# How long till newly morphed frogs feed?



## aledr2004 (Sep 6, 2011)

Hello everyone.

My first azureus tad to make it this far now has all four legs (no sls) and is nicely coloured up. He still has his tail though and seems to spend his day at the waters edge with his head poking out of the water.

The final part of the transformation from tad to frog seems to happen at an incredible speed. One minute its a giant black sperm cell looking thing, the next its a frog! Amazing to watch. Even the wife has been fascinated.

I have read that they stop eating while they absorb their tails. My question is roughly how long does this take and do they wait until the tail is completely gone before starting to feed? I have a ton of springs ready and waiting.


----------



## Gamble (Aug 1, 2010)

aledr2004 said:


> Hello everyone.
> 
> My first azureus tad to make it this far now has all four legs (no sls) and is nicely coloured up. He still has his tail though and seems to spend his day at the waters edge with his head poking out of the water.
> 
> ...


Generally, it can take anywhere from a couple days to about a week.
Yes, they will begin eating once the tail is completely absorbed.
(Btw, not sure if youre aware, but they can be fed melos almost immediately)

Congrats and good luck!


----------



## mordoria (Jan 28, 2011)

Gamble is spot on! Dump some of the springs in the water. Your lil guy will get them on the waters edge.


----------



## aledr2004 (Sep 6, 2011)

Just after i posted my question this morning i looked in my tank and there he was, out the water with his tail gone. Yesterday he had a full length tail. Its as the entire thing dropped off overnight. I thought it would just gradually shrink. Anyway i tried dumping some springs in and he started munching them immediately.
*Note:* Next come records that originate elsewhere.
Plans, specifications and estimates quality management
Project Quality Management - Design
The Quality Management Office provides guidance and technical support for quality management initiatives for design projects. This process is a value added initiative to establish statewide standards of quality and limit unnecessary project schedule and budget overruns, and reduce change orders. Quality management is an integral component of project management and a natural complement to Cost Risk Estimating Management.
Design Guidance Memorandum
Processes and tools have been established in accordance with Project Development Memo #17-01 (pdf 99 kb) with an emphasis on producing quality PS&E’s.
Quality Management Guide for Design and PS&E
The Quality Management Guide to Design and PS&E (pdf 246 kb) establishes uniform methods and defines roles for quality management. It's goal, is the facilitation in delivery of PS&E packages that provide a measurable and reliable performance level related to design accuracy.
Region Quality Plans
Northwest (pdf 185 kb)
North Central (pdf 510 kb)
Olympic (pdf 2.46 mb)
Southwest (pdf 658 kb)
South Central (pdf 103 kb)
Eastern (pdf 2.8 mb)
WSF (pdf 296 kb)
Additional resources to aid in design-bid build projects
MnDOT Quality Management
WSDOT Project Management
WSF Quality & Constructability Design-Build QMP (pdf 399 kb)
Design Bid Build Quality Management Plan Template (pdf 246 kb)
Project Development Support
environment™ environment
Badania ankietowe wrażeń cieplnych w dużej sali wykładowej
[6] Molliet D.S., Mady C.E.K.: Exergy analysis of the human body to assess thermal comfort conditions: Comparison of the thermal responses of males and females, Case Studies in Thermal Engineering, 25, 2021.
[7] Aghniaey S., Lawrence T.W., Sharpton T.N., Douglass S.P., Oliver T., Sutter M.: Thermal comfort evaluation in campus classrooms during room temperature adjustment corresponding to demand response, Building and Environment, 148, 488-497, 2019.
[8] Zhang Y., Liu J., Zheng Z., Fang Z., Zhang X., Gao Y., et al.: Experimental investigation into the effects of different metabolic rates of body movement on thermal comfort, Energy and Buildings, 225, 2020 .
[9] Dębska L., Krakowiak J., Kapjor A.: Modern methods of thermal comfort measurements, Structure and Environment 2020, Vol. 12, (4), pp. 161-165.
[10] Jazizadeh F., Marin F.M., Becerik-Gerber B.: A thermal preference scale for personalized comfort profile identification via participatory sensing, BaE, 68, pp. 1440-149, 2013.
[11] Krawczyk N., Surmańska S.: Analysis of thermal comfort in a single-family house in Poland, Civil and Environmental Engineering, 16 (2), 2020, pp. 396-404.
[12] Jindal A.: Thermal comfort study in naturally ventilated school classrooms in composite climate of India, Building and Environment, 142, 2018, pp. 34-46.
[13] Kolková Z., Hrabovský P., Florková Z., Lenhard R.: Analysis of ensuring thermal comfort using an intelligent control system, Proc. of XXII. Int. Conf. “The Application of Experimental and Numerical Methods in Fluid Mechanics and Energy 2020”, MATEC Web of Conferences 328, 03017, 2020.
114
Very happy!


----------



## Steve88W (Jan 21, 2011)

It never gets old watching them morph out 

Good job!


----------



## Elliot (Apr 6, 2011)

Yeah, it should not take long for them to start taking live food once they are out of the water. I've had some that will take about 3 days at the max to start readily eating springs or ffs. And they only had little to no tail. How long it takes depends on how much tail they have left to absorb.


----------